Because of its 80 Lok Sabha seats, UP is important for any party seeking to form government at the centre. Here’s a breakdown of how the state’s importance will only increase in the coming elections, starting with the much-awaited Assembly Elections in 2022. After all, this state has been giving Prime Ministers and national-level leaders at quite a steady rate.
Rise of the BJP in 1990s at the national level mirrors the rise of the party in Uttar Pradesh. Similarly, the decline of it started in UP around 1999. Further, the BJP lost UP assembly elections in 2002, and as a result lost its grip on the national politics for nearly one decade. We know what happened in 2004 and 2009 Lok Sabha elections.
In chess, once the Queen is down then it’s immaterial how many bishops you are left with. In the same way, if your star campaigners like Narendra Modi and Yogi Adityanath are not well supported then the road to reclaim the throne would be full of thorns.
Traditionally, life-altering ideas have mostly been originating in big cities, capitals and universities. At this time, BJP is not in power in states like Maharashtra (Mumbai), West Bengal (Kolkata), Tamil Nadu (Chennai), Delhi and Telangana ( Hyderabad). These are the places to accommodate the winds of change before others.
BJP has a grip on Bangaluru but it is also witnessing some economic wheeling.

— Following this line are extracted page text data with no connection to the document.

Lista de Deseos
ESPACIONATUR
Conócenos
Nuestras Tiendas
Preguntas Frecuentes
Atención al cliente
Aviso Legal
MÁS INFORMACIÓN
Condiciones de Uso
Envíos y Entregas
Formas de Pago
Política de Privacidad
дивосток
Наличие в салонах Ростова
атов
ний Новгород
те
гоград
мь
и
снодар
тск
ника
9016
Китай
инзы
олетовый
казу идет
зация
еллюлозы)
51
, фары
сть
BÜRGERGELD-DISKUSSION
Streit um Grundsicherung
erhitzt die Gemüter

Considering these facts, UP becomes even more important. This is the state with highest budget in the country, which also extends its boundary till Delhi, the seat of eternal power.

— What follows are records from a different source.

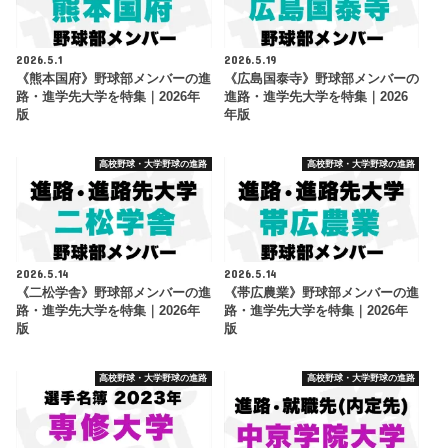
2026.5.1
2026.5.19
《熊本国府》野球部メンバーの進
《広島国泰寺》野球部メンバーの
路・進学先大学を特集｜2026年
進路・進学先大学を特集｜2026
版
年版
高校野球・大学野球の進路
高校野球・大学野球の進路
2026.5.14
2026.5.14
《二松学舎》野球部メンバーの進
《帯広農業》野球部メンバーの進
路・進学先大学を特集｜2026年
路・進学先大学を特集｜2026年
版
版
高校野球・大学野球の進路
高校野球・大学野球の進路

After independence, Congress lost power in centre for the first time in 1977. In that election, Congress got zero seat out of 85 Lok Sabha seats in UP. Janta Party did a clean sweep.
Since mid-90s, regional parties became quite powerful in certain areas. Since 1990, nothing has impacted Indian politics more than Mandal and Kamandal. UP was the home for both.
After a long time, BJP came up with the formula of cultural nationalism to counter the spread of regional parties. It took back the politics to national parties. It also beat the Congress, which depended on coalition to remain in the centre. It had to be done if the politics was to become nation-oriented. Congress and its alliances couldn’t have come out of the grip of regional satraps because of their allegiances.
The time was ripe for the tired voters to select new rulers, but that was almost two and a half years ago, and four years in terms of Uttar Pradesh’s government. A lot has changed since then.
Will the BJP be able to set a new narrative one more time in UP? Because if that doesn’t happen then this might turn out to be the Battle of Waterloo for the BJP.
(The author is a political analyst and motivational speaker. The ideas expressed in the article are writer’s personal opinion.)